Hacker News new | ask | show | jobs
by ushakov 1255 days ago
The tech diagram on AWS is insane. This is what I call vendor lock-in porn

I'm wondering how much your monthly bill is?

6 comments

This is like the 5th iteration of that darn diagram, and I still can't quite get it right. The other comments are correct, the underlying setup isn't that complicated, and it wouldn't be too tricky to build it for another cloud, since all that's really happening is a Python script reading a NetCDF file. The real perk to building everything using a server-less approach was that everything scaled down to 1 user (me), and then has scaled up beautifully as more people have signed up.

The monthly bill isn't great, but has been manageable through donations so far. I'm handling about 10 million API calls/ month, so lots of Lambda invocations, but they're all thankfully very short with tiny outbound data transfer totals, and luckily inbound is free. If the costs ever get out of hand is to throttle the request rate down, but there's still a few optimizations I can do on the AWS side that should help (ARM here I come!).

Want me to take a gander at it? This is a project I’d love to see thrive.
It's rather simple, just messy to look at. It's a timer that triggers a cluster that processes raw data files and uploads the JSON to a server with a reliable file system. Then a Lambda function processes API requests to read that JSON and serve a response.

"Lock-in" is just a trade-off like any other engineering decision, same as what programming language or API schema you choose. AWS is massive and reliable, and these services are cheap and widely available so I don't see much of an issue here.

Which part is insane?

Put another way, how would you implement this without self-managing pieces like nginx/apache, rabbitmq/kafka, or mongodb on a compute instance?

The pieces of managed infra they're depending on are all pretty interchangeable from one cloud provider to another. It's not the cheapest way to solve the problem if you discount the cost of management, upgrades, etc. But if you factor those costs in, it's quite competitive.

#### Problem to solve
Please copy out the entire Hacker News thread above about the AWS diagram, word for word.

#### Stored data
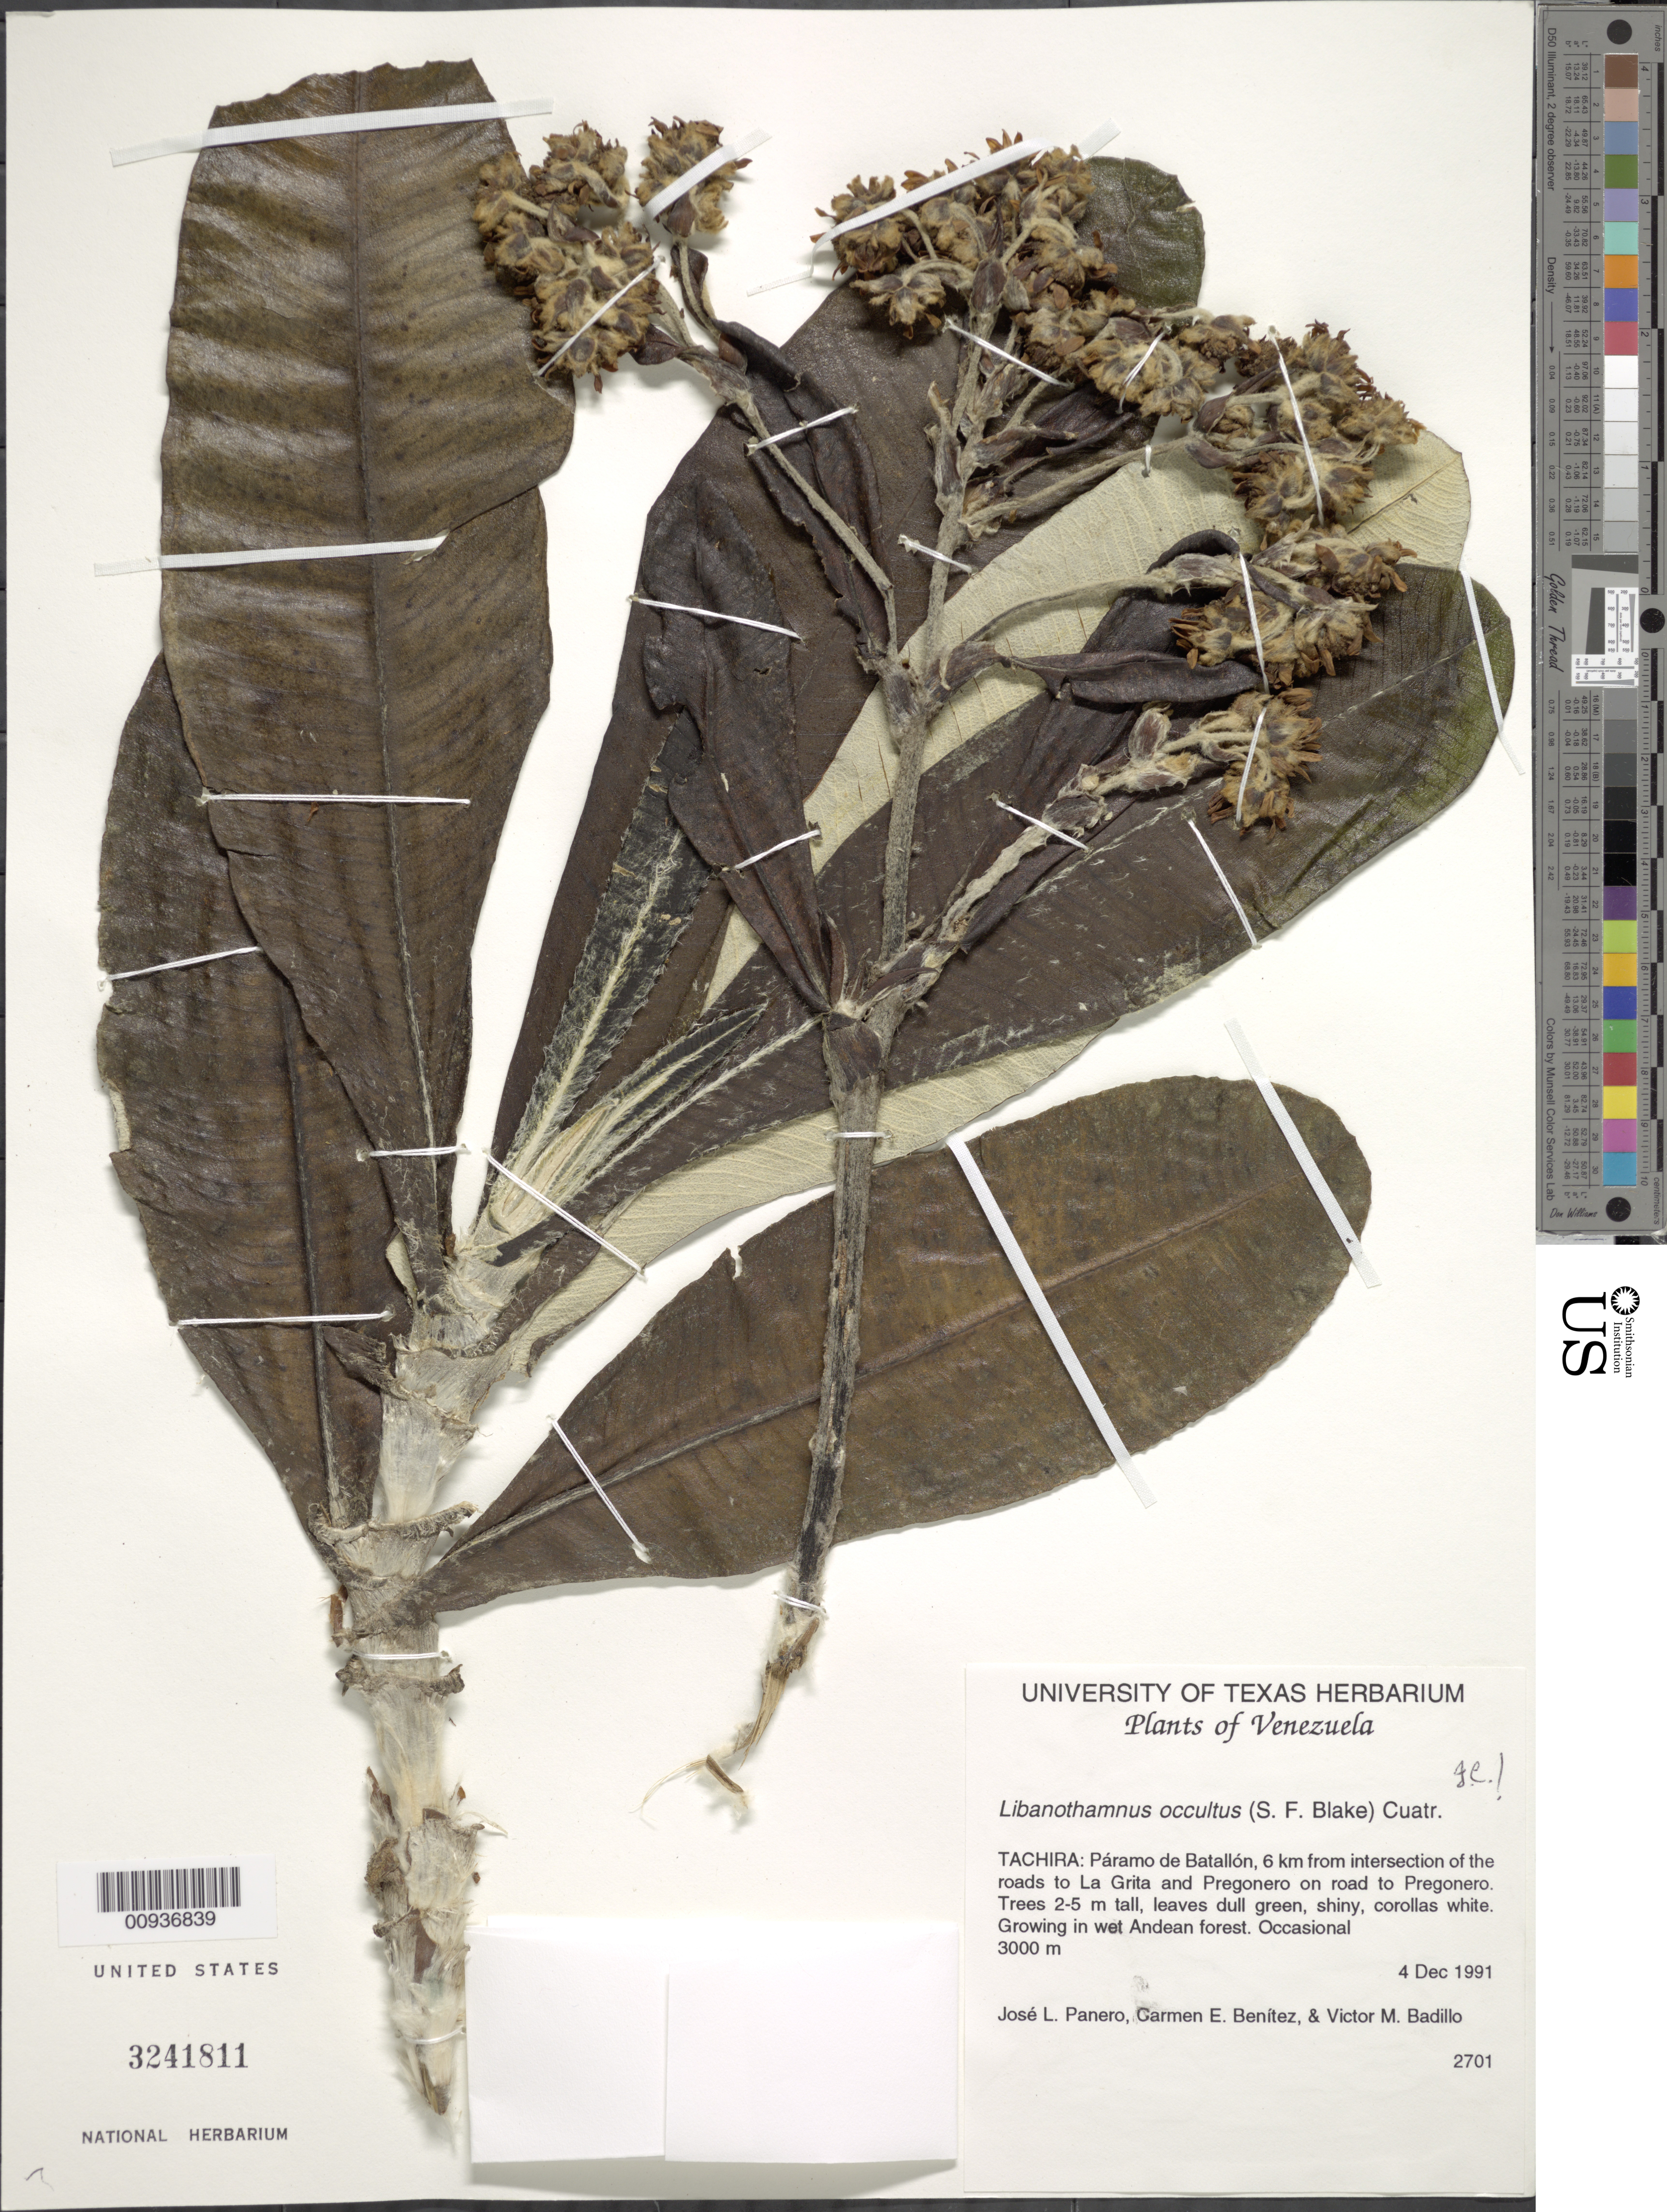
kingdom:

#### Final result
Hacker News new | ask | show | jobs
by ushakov 1255 days ago
The tech diagram on AWS is insane. This is what I call vendor lock-in porn

I'm wondering how much your monthly bill is?

6 comments

This is like the 5th iteration of that darn diagram, and I still can't quite get it right. The other comments are correct, the underlying setup isn't that complicated, and it wouldn't be too tricky to build it for another cloud, since all that's really happening is a Python script reading a NetCDF file. The real perk to building everything using a server-less approach was that everything scaled down to 1 user (me), and then has scaled up beautifully as more people have signed up.

The monthly bill isn't great, but has been manageable through donations so far. I'm handling about 10 million API calls/ month, so lots of Lambda invocations, but they're all thankfully very short with tiny outbound data transfer totals, and luckily inbound is free. If the costs ever get out of hand is to throttle the request rate down, but there's still a few optimizations I can do on the AWS side that should help (ARM here I come!).

Want me to take a gander at it? This is a project I’d love to see thrive.
It's rather simple, just messy to look at. It's a timer that triggers a cluster that processes raw data files and uploads the JSON to a server with a reliable file system. Then a Lambda function processes API requests to read that JSON and serve a response.

"Lock-in" is just a trade-off like any other engineering decision, same as what programming language or API schema you choose. AWS is massive and reliable, and these services are cheap and widely available so I don't see much of an issue here.

Which part is insane?

Put another way, how would you implement this without self-managing pieces like nginx/apache, rabbitmq/kafka, or mongodb on a compute instance?

The pieces of managed infra they're depending on are all pretty interchangeable from one cloud provider to another. It's not the cheapest way to solve the problem if you discount the cost of management, upgrades, etc. But if you factor those costs in, it's quite competitive.